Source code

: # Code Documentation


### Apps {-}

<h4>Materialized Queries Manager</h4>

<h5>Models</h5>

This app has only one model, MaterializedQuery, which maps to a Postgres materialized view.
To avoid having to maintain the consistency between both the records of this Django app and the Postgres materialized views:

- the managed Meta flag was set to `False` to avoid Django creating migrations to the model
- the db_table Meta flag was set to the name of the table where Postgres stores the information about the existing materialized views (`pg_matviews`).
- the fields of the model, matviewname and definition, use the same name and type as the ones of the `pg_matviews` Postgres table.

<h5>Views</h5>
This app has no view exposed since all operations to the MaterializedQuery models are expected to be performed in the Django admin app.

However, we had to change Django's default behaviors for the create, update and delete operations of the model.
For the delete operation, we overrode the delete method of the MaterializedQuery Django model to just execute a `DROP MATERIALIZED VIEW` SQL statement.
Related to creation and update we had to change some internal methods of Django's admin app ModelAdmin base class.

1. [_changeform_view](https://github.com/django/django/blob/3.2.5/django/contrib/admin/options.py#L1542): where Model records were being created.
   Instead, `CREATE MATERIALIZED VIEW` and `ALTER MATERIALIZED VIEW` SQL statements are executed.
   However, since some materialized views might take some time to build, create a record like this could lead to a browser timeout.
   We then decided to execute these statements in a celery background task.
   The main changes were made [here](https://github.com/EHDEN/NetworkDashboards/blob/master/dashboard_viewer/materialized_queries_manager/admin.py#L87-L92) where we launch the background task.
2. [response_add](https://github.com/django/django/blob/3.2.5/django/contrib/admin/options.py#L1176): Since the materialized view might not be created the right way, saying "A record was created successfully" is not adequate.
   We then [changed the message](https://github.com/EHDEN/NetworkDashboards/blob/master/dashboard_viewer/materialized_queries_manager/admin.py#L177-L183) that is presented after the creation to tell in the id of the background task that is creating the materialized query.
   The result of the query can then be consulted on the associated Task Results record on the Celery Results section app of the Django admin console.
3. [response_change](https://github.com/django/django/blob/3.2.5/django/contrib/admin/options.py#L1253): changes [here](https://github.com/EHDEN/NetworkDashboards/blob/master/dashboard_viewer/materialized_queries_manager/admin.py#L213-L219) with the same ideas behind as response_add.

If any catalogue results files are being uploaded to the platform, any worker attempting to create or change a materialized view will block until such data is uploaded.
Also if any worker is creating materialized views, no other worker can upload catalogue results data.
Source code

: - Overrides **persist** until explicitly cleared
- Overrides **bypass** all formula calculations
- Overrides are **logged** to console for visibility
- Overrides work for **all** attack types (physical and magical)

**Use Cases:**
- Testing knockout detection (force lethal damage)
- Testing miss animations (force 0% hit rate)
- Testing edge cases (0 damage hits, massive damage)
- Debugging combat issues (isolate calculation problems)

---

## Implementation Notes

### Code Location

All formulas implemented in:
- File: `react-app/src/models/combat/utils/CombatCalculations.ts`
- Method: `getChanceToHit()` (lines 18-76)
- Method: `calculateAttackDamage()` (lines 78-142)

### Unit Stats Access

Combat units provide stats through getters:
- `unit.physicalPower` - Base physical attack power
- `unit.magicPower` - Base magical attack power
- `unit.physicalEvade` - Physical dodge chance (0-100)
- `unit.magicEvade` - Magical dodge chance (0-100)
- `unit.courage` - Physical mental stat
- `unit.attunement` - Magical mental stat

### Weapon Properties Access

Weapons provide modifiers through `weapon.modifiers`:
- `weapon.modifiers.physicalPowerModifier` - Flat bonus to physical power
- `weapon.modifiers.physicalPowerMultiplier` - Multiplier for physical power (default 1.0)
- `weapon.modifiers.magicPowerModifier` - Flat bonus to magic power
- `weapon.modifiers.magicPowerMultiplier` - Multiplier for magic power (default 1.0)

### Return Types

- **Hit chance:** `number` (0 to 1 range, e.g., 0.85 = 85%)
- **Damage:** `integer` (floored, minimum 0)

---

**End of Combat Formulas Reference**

▶ **PROBLEM**:
Return each line above where the word "name" shows up.

▶ **RESULT OF THE EXERCISE**:
- the db_table Meta flag was set to the name of the table where Postgres stores the information about the existing materialized views (`pg_matviews`).
- the fields of the model, matviewname and definition, use the same name and type as the ones of the `pg_matviews` Postgres table.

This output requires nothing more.